Whenever a person’s lack of shame offends you, you should immediately ask yourself: “So is it possible for there to be no shameless people in the world?” It isn’t, and you should therefore stop demanding the impossible. He’s just one of those shameless people who must necessarily exist in the world.

Marcus Aurelius, Meditations 9.42

Set your expectations correctly. If you accurately predict others' behavior, then you will find yourself in fewer frustrating situations.

5️⃣ Focus on what you can control – not the other person

According to the Stoics, what matters is virtue.

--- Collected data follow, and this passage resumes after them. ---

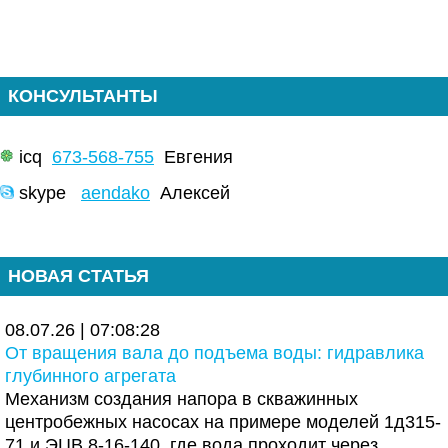
КОНСУЛЬТАНТЫ
icq
673-568-755
Евгения
skype
aendako
Алексей
НОВАЯ СТАТЬЯ
08.07.26 | 07:08:28
От вращения вала до подъема воды: гидравлика
глубинного агрегата
Механизм создания напора в скважинных
центробежных насосах на примере моделей 1д315-
71 и ЭЦВ 8-16-140, где вода проходит через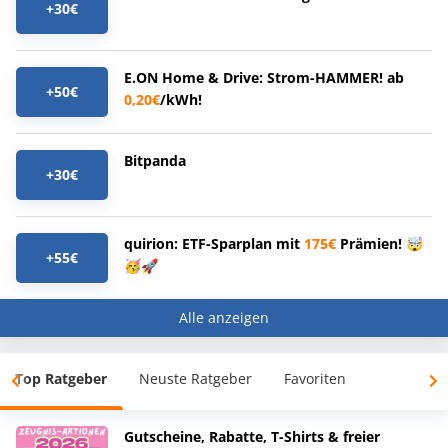
+30€
E.ON Home & Drive: Strom-HAMMER! ab
+50€
0,20€
/kWh!
Bitpanda
+30€
quirion: ETF-Sparplan mit
175€
Prämien! 🤯
+55€
🥳🚀
Alle anzeigen
Top Ratgeber
Neuste Ratgeber
Favoriten
Gutscheine, Rabatte, T-Shirts & freier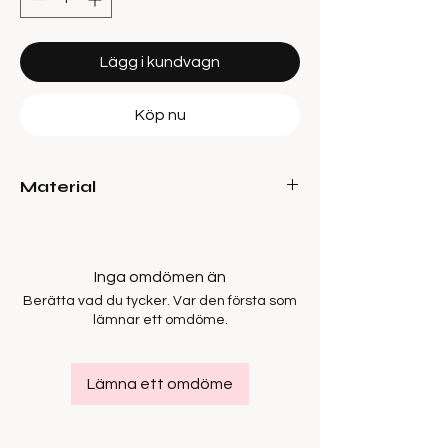
Lägg i kundvagn
Köp nu
Material
83% Modal, 17% Polyester
Inga omdömen än
Berätta vad du tycker. Var den första som
lämnar ett omdöme.
Lämna ett omdöme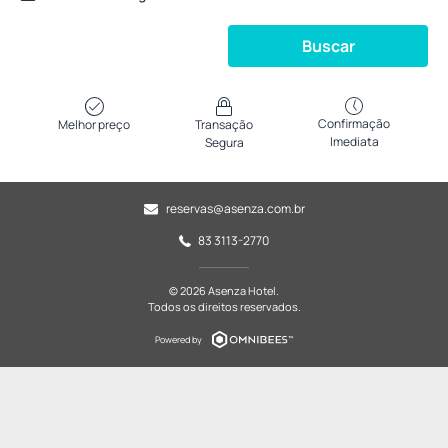
Buscar
Confirmação
Melhor preço
Transação
Imediata
Segura
reservas@asenza.com.br
83 3113-2770
© 2026 Asenza Hotel.
Todos os direitos reservados.
Powered by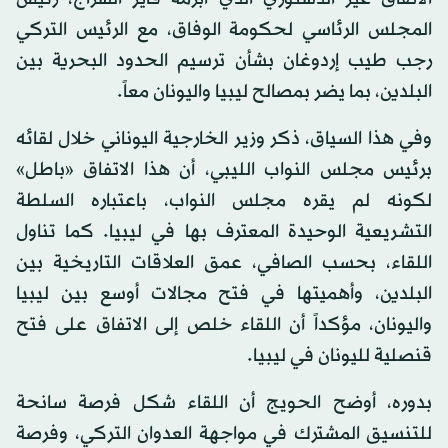
المجلس الرئاسي لحكومة الوفاق، مع الرئيس التركي
رجب طيب إردوغان بشأن ترسيم الحدود البحرية بين
البلدين، بما يضر بمصالح ليبيا واليونان معاً.
وفي هذا السياق، ذكر وزير الخارجية اليوناني خلال لقائه
برئيس مجلس النواب الليبي، أن هذا الاتفاق «باطل»
لكونه لم يقره مجلس النواب، باعتباره السلطة
التشريعية الوحيدة المعترف بها في ليبيا. كما تناول
اللقاء، بحسب الصافي، عمق العلاقات التاريخية بين
البلدين، وأهميتها في فتح مجالات أوسع بين ليبيا
واليونان، مؤكداً أن اللقاء خلص إلى الاتفاق على فتح
قنصلية لليونان في ليبيا.
بدوره، أوضح الحويج أن اللقاء شكل فرصة سانحة
للتنسيق المشترك في مواجهة العدوان التركي، وفرصة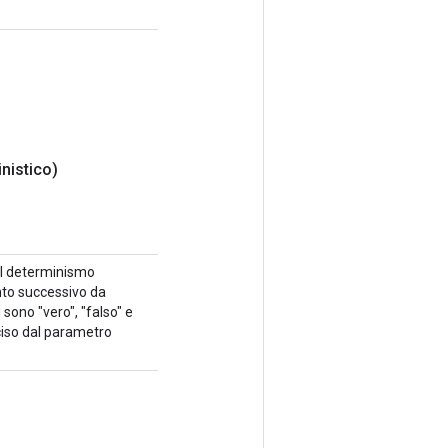
inistico)
 Il determinismo
ento successivo da
 sono "vero", "falso" e
ciso dal parametro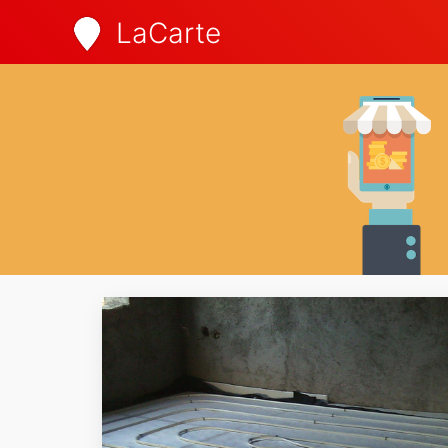
LaCarte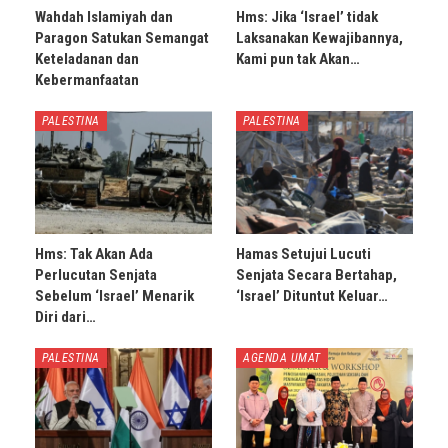
Wahdah Islamiyah dan
Hms: Jika ‘Israel’ tidak
Paragon Satukan Semangat
Laksanakan Kewajibannya,
Keteladanan dan
Kami pun tak Akan…
Kebermanfaatan
PALESTINA
PALESTINA
Hms: Tak Akan Ada
Hamas Setujui Lucuti
Perlucutan Senjata
Senjata Secara Bertahap,
Sebelum ‘Israel’ Menarik
‘Israel’ Dituntut Keluar…
Diri dari…
PALESTINA
AGENDA UMAT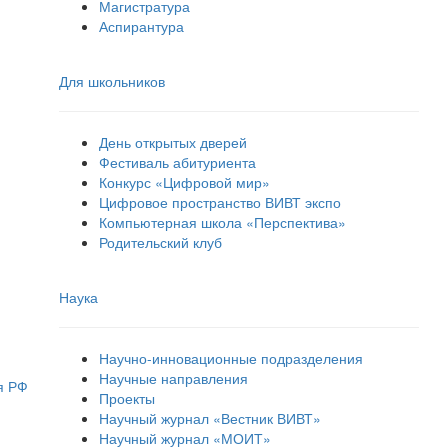
Магистратура
Аспирантура
Для школьников
День открытых дверей
Фестиваль абитуриента
Конкурс «Цифровой мир»
Цифровое пространство ВИВТ экспо
Компьютерная школа «Перспектива»
Родительский клуб
Наука
Научно-инновационные подразделения
Научные направления
я РФ
Проекты
Научный журнал «Вестник ВИВТ»
Научный журнал «МОИТ»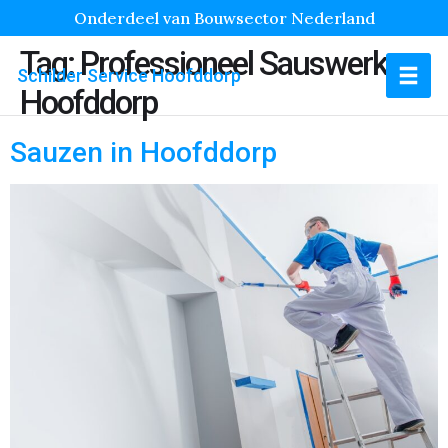
Onderdeel van Bouwsector Nederland
Tag:
Professioneel Sauswerk
Schilder Service Hoofddorp
Hoofddorp
Sauzen in Hoofddorp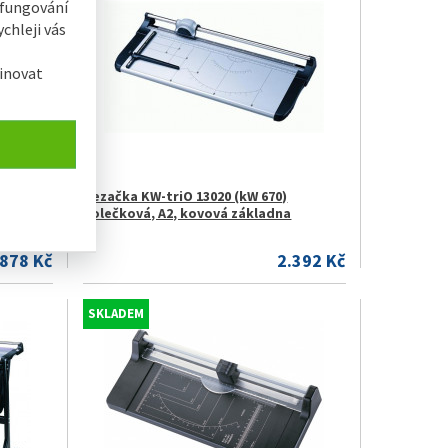
 fungování
chleji vás
inovat
Řezačka KW-triO 13020 (kW 670)
na
kolečková, A2, kovová základna
.878 Kč
2.392 Kč
SKLADEM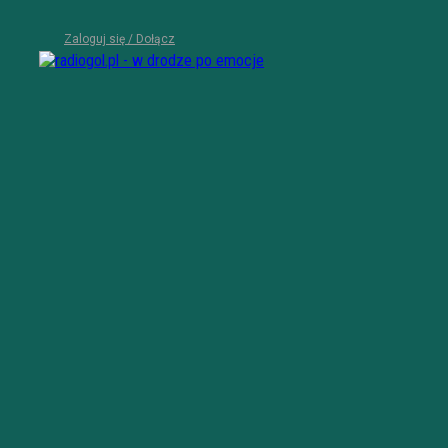
Zaloguj się / Dołącz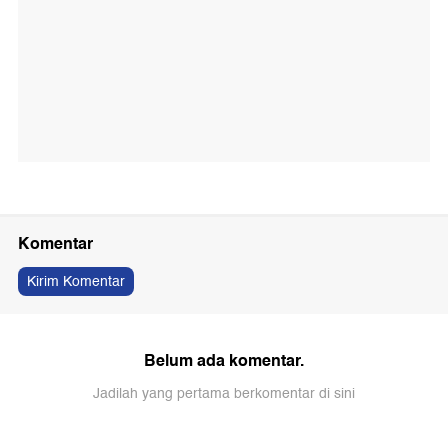
Komentar
Kirim Komentar
Belum ada komentar.
Jadilah yang pertama berkomentar di sini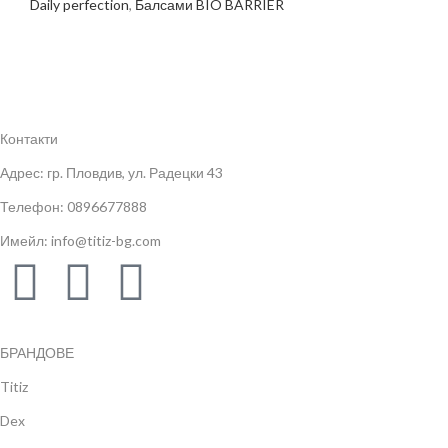
Daily perfection
,
Балсами BIO BARRIER
Контакти
Адрес: гр. Пловдив, ул. Радецки 43
Телефон: 0896677888
Имейл: info@titiz-bg.com
БРАНДОВЕ
Titiz
Dex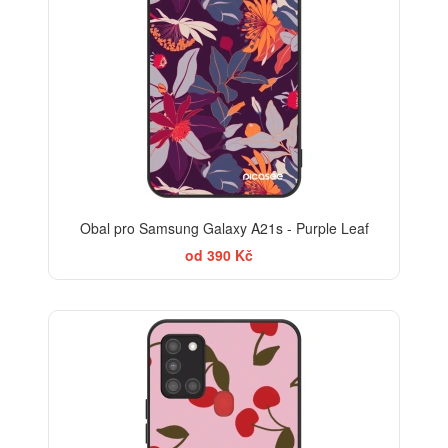
Obal pro Samsung Galaxy A21s - Purple Leaf
od 390 Kč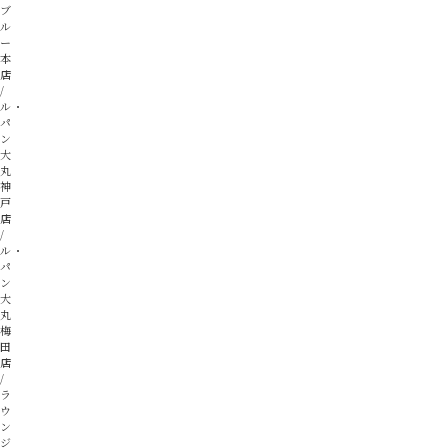
ブ
ル
ー
本
店
ル・
パ
ン
大
丸
神
戸
店
ル・
パ
ン
大
丸
梅
田
店
ラ
ウ
ン
ジ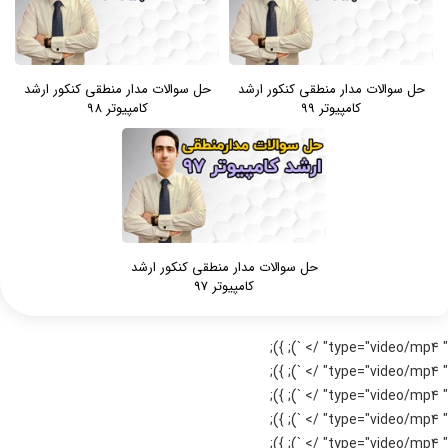
حل سوالات مدار منطقی کنکور ارشد
حل سوالات مدار منطقی کنکور ارشد
کامپیوتر 99
کامپیوتر 98
حل سوالات مدار منطقی کنکور ارشد
کامپیوتر 97
" type="video/mp4" /> `); });
" type="video/mp4" /> `); });
" type="video/mp4" /> `); });
" type="video/mp4" /> `); });
" type="video/mp4" /> `); });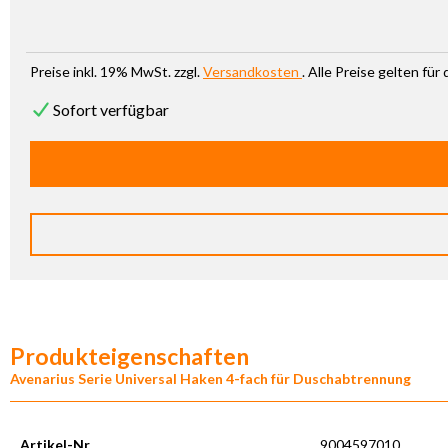
Preise inkl. 19% MwSt. zzgl.
Versandkosten
. Alle Preise gelten fü
Sofort verfügbar
Produkteigenschaften
Avenarius Serie Universal Haken 4-fach für Duschabtrennung
Artikel-Nr.
9004597010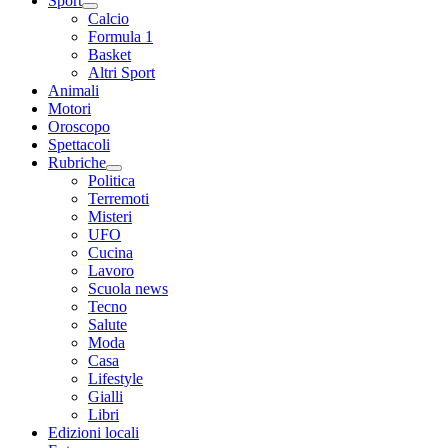
Sport
Calcio
Formula 1
Basket
Altri Sport
Animali
Motori
Oroscopo
Spettacoli
Rubriche
Politica
Terremoti
Misteri
UFO
Cucina
Lavoro
Scuola news
Tecno
Salute
Moda
Casa
Lifestyle
Gialli
Libri
Edizioni locali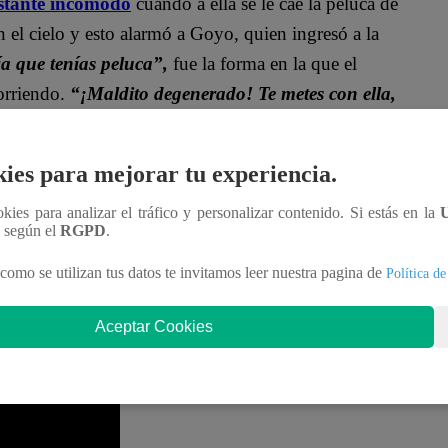
stante incómodo
cuando a ella se le cae la peluca de
el cielo y esto alarmó a Goyo, quien ingresó a la
a que tenías peluca”,
fue la forma en la que el
orriendo.
“¡Maldito degenerado! Te metes con ella,
ies para mejorar tu experiencia.
contra el empresario.
“¡Esto es por Conchita!”,
hita salió en defensa de su cita.
“¿Defenderme de
ookies para analizar el tráfico y personalizar contenido. Si estás en la
n según el
RGPD
.
o la peluca”,
dijo excusando el fuerte ruido que
como se utilizan tus datos te invitamos leer nuestra pagina de
Política de
Aceptar Cookies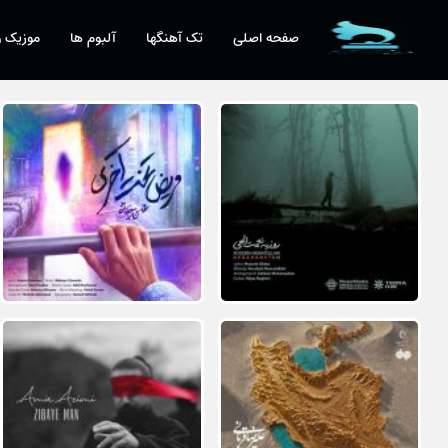
صفحه اصلی
تک آهنگها
آلبوم ها
موزیک و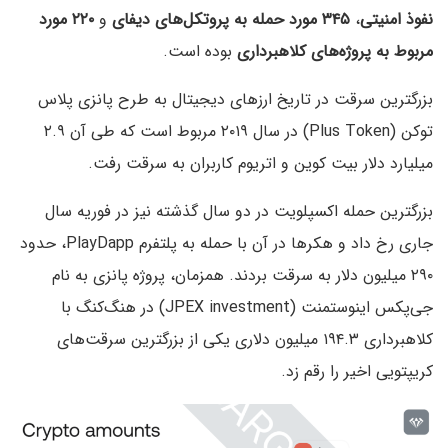
نفوذ امنیتی
،
۳۴۵ مورد حمله به پروتکل‌های دیفای
و
۲۲۰ مورد
مربوط به پروژه‌های کلاهبرداری
بوده است.
بزرگترین سرقت در تاریخ ارزهای دیجیتال به طرح پانزی پلاس
توکن (Plus Token) در سال ۲۰۱۹ مربوط است که طی آن ۲.۹
میلیارد دلار بیت کوین و اتریوم کاربران به سرقت رفت.
بزرگترین حمله اکسپلویت در دو سال گذشته نیز در فوریه سال
جاری رخ داد و هکرها در آن با حمله به پلتفرم PlayDapp، حدود
۲۹۰ میلیون دلار به سرقت بردند. همزمان، پروژه پانزی به نام
جی‌پکس اینوستمنت (JPEX investment) در هنگ‌کنگ با
کلاهبرداری ۱۹۴.۳ میلیون دلاری یکی از بزرگترین سرقت‌های
کریپتویی اخیر را رقم زد.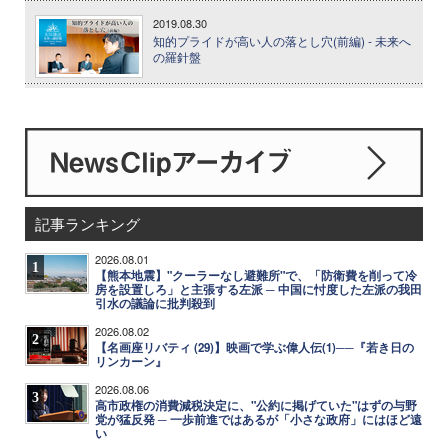
2019.08.30
知的プライドが高い人の落とし穴(前編) - 未来へ
の羅針盤
記事ランキング
2026.08.01
1
【熊本地震】"クーラーなし避難所"で、「防衛費を削って冷
房を設置しろ」と主張する左派 ─ 中国に忖度した左派の我田
引水の議論に批判殺到
2026.08.02
2
【名画座リバティ (29)】映画で学ぶ偉人伝(1)──『若き日の
リンカーン』
2026.08.06
3
高市政権の消費減税決定に、"公約に掲げていた"はずの与野
党が猛反発 ─ 一歩前進ではあるが「小さな政府」にはほど遠
い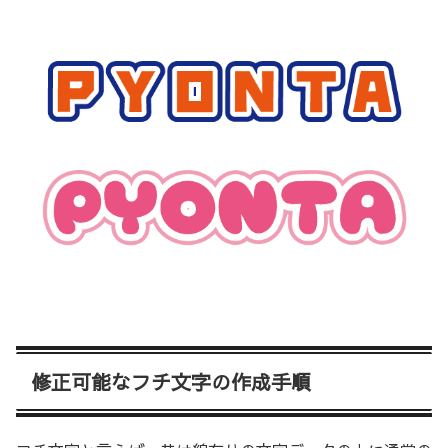
修正可能なフチ文字の作成手順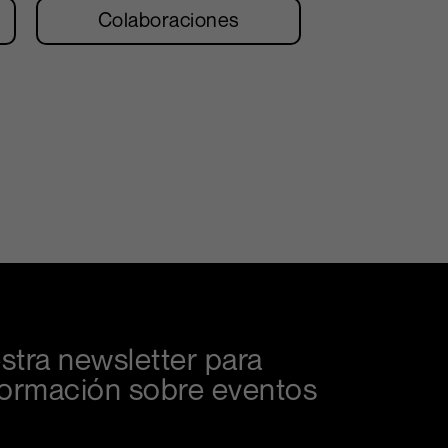
Colaboraciones
stra newsletter para
información sobre eventos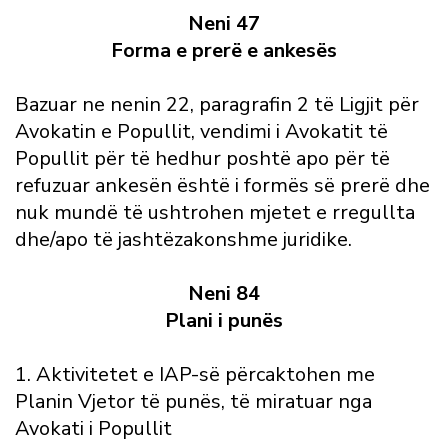
Neni 47
Forma e prerë e ankesës
Bazuar ne nenin 22, paragrafin 2 të Ligjit për
Avokatin e Popullit, vendimi i Avokatit të
Popullit për të hedhur poshtë apo për të
refuzuar ankesën është i formës së prerë dhe
nuk mundë të ushtrohen mjetet e rregullta
dhe/apo të jashtëzakonshme juridike.
Neni 84
Plani i punës
1. Aktivitetet e IAP-së përcaktohen me
Planin Vjetor të punës, të miratuar nga
Avokati i Popullit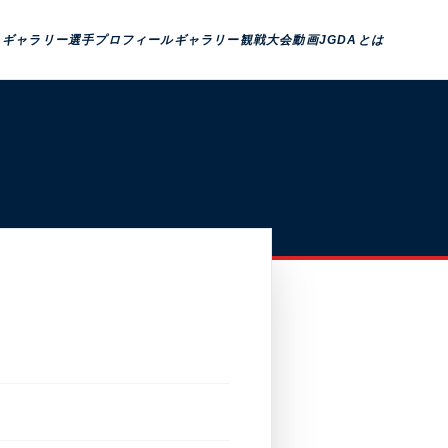
トギャラリー
選手プロフィール
ギャラリー観戦
大会動画
JGDAとは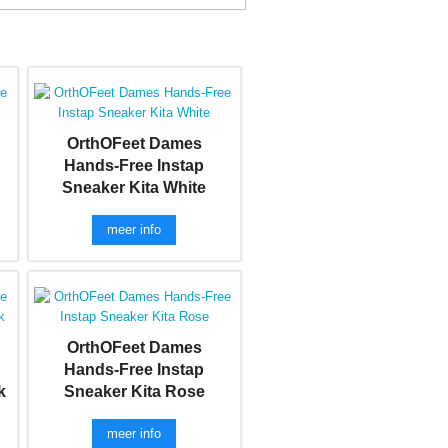
OrthOFeet Dames
Hands-Free Instap
Sneaker Kita White
meer info
OrthOFeet Dames
Hands-Free Instap
k
Sneaker Kita Rose
meer info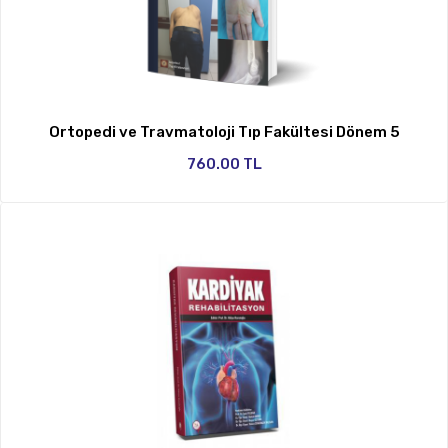
Ortopedi ve Travmatoloji Tıp Fakültesi Dönem 5
760.00 TL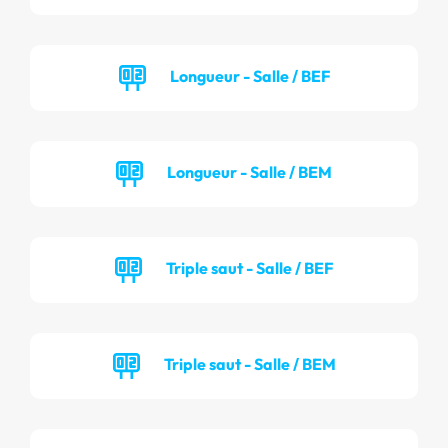
Longueur - Salle / BEF
Longueur - Salle / BEM
Triple saut - Salle / BEF
Triple saut - Salle / BEM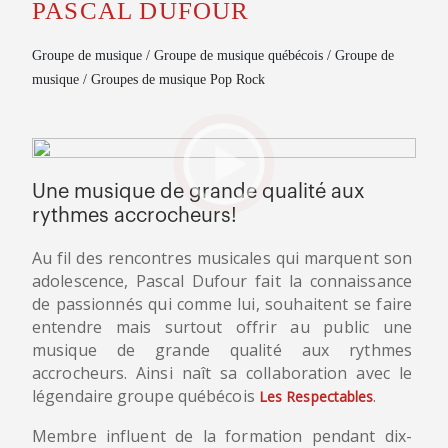
PASCAL DUFOUR
Groupe de musique / Groupe de musique québécois / Groupe de
musique / Groupes de musique Pop Rock
Une musique de grande qualité aux
rythmes accrocheurs!
Au fil des rencontres musicales qui marquent son
adolescence, Pascal Dufour fait la connaissance
de passionnés qui comme lui, souhaitent se faire
entendre mais surtout offrir au public une
musique de grande qualité aux rythmes
accrocheurs. Ainsi naît sa collaboration avec le
légendaire groupe québécois
.
Les Respectables
Membre influent de la formation pendant dix-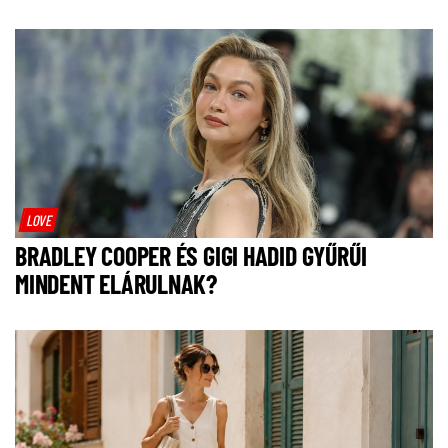
LOVE
BRADLEY COOPER ÉS GIGI HADID GYŰRŰI
MINDENT ELÁRULNAK?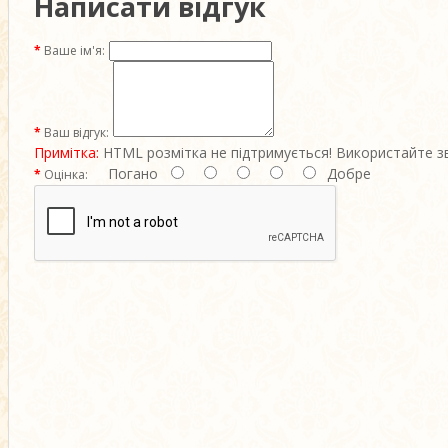
Написати відгук
Ваше ім'я:
Ваш відгук:
Примітка:
HTML розмітка не підтримується! Використайте з
Погано
Добре
Оцінка: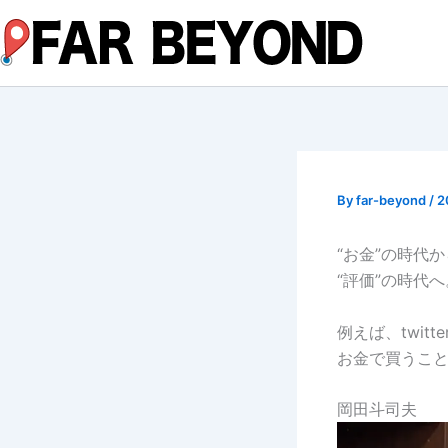
内
容
を
ス
キ
ッ
プ
By
far-beyond
/
2
“お金”の時代か
“評価”の時代へ
例えば、twit
お金で買うこ
岡田斗司夫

How other people act is not up to you. You can influence their behavior – and perhaps you should. But what ultimately matters are your decisions and judgments alone.

Your job is to be excellent and do what a great person would do in your situation. Pause, describe the situation, and turn your focus to what you value.

6️⃣ Allow natural responses

Seneca wrote that we may weep, but must not wail. Let people around you cry. We often involuntarily respond to trials with discomfort, frustration, and sadness. You don’t need to judge others (or yourself) for immediately responding to situations poorly.

After the initial reaction is over, help ground the other person by your calm example, or perhaps, if it’s appropriate, try technique #3️⃣.

7️⃣ Perform your role with excellence

Come back to your relationship with the other person. What is your role? Different roles demand different actions. How you should respond to a tantruming child is different from how you should respond to a tantruming adult. If you’re a parent, ask what an excellent parent would do. If you’re dealing with a friend, ask what a good friend would do. Then act.

If you can, set people straight, and if you can’t, at least repair the damage done. And, if you realize you can’t do either, remind yourself that, even in those cases, blaming others serves no purpose, and that nothing should be done without a purpose.

Marcus Aurelius, Meditations 8.17

8️⃣ Seek sagehood

The ancient Stoics used to say that no wrong was worse than another. Whenever you think that one wrong is worse than another, there’s a risk that you’ve lost sight of the goal.

The goal is to be like the sage. It doesn’t matter whether stealing $10k is better than stealing $100k. The sage doesn’t steal.

Just one of these techniques can make all the difference in a high-stakes situation.

Let me know which strategies you find the most useful from the list – and if there is anything else we should have included.

🎯 Action

Choose one of these techniques above. Apply it to one of your interactions today.

🔗 Links

🎧️ Michael and I discuss how to deal with non-Stoics in the most recent episode Stoa Conversations. This is the episode that produced the eight strategies listed above.

📓 The Stoic Mom interviews Brittany Polat. Here’s some of her thoughts on changing others’ behavior:

Epictetus says: “Now although the fruit of even a fig tree is not brought to perfection all at once and in a single hour, would you still seek to secure the fruit of a person’s mind in so short a while and so easily?”

To me this is an elegant reminder that changing habits (in ourselves or in our children) is a long, slow process—the process of a lifetime, really. We need to be patient and compassionate with ourselves and anyone else whose character we are trying to influence.